Sammanfattning: Fire emergencies are both deadly and difficult to accurately model in real life. Computer-simulated crowds provide a way to observe the possible outcome of a fire emergency evacuation without endangering real human subjects. However, many previous studies in this area do not account for the fact that evacuating people will not move at a constant velocity, but rather speed up to attempt to evade danger. The aim of this study is to explore how agents increasing their velocity when in close proximity to a fire threat affects the results of a simulated emergency evacuation from a classroom environment. Using the game engine Unity3D, simulations were conducted of evacuations from three different classrooms of varying size, accommodating a small, medium, and large number of seats, and a corresponding number of agents. A fire object, which could either remain stationary or propagate through the room, was placed in one of two different locations in each room: near the exit and in a corner far from the exits. For each possible configuration, simulations were run both with and without the ability for agents to dynamically increase their velocity. The evacuation times and number of fatalities were noted. The experiment showed that allowing agents to speed up when in proximity to a threat led to shorter evacuation times and fewer fatalities compared to when the agents were limited to moving at a constant velocity.
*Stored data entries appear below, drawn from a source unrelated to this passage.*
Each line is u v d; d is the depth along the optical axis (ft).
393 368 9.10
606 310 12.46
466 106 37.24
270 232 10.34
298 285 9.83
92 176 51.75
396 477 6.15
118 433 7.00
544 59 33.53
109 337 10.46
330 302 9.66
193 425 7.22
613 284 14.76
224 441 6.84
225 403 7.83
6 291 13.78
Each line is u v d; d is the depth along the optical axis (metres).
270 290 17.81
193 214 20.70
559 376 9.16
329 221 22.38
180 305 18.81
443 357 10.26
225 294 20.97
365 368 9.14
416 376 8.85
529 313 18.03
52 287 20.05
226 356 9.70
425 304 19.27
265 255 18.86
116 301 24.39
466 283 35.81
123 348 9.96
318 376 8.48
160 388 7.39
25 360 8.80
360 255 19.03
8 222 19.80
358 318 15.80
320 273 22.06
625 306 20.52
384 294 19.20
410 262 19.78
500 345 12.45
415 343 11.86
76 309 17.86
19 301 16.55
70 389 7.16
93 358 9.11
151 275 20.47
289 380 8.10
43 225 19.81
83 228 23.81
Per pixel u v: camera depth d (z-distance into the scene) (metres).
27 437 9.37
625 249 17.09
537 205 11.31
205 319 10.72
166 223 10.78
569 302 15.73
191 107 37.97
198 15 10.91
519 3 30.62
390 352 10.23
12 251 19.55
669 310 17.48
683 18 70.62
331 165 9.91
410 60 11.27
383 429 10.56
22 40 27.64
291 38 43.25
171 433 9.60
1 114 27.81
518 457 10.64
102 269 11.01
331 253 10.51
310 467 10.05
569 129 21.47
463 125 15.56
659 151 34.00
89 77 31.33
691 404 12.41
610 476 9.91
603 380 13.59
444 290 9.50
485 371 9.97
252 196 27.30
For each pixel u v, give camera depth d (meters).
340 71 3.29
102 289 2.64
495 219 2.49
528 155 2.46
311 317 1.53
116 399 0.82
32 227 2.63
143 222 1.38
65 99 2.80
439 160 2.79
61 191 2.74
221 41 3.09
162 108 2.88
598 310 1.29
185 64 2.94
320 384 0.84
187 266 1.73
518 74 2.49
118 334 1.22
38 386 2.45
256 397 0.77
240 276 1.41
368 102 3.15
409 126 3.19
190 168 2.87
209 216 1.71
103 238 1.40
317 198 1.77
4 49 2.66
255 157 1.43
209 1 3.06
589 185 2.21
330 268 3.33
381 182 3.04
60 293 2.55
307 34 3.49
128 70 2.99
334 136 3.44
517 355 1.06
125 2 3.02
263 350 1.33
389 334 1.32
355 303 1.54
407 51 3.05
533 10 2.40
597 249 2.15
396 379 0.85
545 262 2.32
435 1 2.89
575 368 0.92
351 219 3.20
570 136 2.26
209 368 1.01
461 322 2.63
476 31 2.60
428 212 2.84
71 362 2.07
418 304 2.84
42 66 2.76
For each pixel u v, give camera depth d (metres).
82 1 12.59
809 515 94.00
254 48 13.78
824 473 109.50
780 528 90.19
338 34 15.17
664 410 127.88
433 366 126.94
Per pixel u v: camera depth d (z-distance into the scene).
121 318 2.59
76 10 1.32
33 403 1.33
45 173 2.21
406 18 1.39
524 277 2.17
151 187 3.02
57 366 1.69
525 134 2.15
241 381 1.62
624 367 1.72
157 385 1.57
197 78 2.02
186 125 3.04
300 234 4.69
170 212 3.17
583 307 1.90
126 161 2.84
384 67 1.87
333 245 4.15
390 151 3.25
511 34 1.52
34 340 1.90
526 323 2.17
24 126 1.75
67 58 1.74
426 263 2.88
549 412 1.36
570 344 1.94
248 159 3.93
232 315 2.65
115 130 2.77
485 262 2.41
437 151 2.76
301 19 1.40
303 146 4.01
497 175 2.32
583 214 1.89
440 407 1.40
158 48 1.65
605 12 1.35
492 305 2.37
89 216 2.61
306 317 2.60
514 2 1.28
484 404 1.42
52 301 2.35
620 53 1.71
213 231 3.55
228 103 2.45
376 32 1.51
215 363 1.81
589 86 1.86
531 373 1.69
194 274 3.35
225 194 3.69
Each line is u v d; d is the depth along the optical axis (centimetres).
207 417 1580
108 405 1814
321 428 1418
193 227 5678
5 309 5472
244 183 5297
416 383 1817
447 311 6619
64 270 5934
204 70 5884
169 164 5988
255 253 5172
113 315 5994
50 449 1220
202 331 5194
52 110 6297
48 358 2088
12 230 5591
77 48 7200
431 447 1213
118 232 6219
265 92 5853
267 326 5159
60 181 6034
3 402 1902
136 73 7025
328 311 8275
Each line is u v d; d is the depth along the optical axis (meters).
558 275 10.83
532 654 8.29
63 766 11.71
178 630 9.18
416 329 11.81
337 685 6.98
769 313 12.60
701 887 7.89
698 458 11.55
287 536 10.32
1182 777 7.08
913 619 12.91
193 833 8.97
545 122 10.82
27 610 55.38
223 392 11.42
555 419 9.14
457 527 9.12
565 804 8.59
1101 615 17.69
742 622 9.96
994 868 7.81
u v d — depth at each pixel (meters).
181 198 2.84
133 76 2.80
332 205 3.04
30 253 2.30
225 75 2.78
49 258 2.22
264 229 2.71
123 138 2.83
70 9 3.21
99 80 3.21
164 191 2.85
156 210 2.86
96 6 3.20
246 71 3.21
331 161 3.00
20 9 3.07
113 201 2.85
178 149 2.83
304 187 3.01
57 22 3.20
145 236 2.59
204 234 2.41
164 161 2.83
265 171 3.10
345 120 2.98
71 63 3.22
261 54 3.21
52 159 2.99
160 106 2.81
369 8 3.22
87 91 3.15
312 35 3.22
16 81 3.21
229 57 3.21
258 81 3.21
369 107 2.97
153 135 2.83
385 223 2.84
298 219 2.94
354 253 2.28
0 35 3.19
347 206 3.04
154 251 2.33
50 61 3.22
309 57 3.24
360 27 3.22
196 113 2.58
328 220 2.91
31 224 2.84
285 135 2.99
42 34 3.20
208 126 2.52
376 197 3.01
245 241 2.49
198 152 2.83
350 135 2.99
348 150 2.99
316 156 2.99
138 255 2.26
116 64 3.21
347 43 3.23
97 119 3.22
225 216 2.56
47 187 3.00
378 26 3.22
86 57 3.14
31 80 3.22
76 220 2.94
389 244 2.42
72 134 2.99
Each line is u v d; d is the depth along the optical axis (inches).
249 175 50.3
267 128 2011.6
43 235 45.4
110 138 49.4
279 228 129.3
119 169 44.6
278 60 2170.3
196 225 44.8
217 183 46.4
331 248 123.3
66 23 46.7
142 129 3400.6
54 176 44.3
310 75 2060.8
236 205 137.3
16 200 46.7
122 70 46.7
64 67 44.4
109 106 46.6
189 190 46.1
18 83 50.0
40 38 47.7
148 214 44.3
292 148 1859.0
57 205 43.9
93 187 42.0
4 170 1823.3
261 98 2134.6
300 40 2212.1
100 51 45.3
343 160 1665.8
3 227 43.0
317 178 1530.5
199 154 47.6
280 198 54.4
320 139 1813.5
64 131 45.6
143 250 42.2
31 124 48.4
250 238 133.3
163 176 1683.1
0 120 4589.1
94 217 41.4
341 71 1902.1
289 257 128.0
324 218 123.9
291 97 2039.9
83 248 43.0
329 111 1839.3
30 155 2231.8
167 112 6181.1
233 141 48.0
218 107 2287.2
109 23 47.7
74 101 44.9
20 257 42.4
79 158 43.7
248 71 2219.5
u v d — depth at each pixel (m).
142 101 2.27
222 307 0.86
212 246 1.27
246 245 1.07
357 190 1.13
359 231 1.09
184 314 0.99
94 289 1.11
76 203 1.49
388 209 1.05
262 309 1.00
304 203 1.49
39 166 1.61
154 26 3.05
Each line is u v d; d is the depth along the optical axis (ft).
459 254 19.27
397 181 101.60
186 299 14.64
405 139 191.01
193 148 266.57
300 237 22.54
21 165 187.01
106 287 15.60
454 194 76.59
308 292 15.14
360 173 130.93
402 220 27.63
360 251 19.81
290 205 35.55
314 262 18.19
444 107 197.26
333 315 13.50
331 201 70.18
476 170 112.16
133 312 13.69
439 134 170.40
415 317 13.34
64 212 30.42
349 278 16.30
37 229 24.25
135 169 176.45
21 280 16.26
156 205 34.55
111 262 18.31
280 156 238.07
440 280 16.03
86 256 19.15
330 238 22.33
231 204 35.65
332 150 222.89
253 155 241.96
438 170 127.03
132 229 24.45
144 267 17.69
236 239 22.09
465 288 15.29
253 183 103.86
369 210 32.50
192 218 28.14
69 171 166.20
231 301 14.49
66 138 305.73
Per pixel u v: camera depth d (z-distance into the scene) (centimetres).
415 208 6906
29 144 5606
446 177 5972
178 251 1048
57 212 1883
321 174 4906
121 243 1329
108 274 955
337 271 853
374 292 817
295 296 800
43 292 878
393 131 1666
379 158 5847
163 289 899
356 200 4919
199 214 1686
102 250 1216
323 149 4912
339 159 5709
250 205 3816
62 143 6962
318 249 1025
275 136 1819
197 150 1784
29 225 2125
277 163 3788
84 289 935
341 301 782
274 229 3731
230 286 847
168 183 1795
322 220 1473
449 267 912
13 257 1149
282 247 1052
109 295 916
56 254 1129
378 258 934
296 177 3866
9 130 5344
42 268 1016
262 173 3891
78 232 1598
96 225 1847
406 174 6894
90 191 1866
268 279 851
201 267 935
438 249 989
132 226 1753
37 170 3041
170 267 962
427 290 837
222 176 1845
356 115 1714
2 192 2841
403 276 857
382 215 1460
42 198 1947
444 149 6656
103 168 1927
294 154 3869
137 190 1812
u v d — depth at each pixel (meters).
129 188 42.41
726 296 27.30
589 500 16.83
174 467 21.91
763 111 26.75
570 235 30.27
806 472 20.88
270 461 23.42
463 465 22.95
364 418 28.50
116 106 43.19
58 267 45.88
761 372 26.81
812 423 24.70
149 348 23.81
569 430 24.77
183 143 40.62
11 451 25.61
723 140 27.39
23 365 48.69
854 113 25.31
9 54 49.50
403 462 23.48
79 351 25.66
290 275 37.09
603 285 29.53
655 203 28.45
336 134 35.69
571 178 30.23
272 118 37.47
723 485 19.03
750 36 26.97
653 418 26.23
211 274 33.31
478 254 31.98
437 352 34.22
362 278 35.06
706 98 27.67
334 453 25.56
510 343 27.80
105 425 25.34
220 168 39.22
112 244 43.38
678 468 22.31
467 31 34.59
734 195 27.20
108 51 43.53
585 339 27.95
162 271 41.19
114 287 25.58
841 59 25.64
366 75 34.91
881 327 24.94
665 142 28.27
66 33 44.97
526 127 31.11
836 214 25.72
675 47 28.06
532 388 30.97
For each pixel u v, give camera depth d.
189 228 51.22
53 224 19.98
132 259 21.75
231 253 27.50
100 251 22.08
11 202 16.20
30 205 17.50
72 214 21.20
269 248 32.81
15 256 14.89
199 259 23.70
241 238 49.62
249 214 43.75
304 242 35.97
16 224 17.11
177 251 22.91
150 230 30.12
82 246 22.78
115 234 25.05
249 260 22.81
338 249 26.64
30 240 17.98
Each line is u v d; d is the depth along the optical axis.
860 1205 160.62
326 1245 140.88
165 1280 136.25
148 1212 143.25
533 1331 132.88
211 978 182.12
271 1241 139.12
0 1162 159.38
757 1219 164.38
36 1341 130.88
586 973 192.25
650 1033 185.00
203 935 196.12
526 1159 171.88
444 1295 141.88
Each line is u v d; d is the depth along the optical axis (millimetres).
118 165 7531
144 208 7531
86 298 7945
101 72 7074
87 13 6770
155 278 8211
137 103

This is at odds with real-life data, which has shown that attempts to move faster can result in slower evacuations due to crowding behavior. The discrepancy is likely a result of unrealistic modeling of the interpersonal friction, i.e. pushing behavior, between agents. However, clear differences were observed compared to the experiments with constant velocity, which showcases the importance of continuing this overlooked research area in the pursuit of creating true-to-life emergency simulations.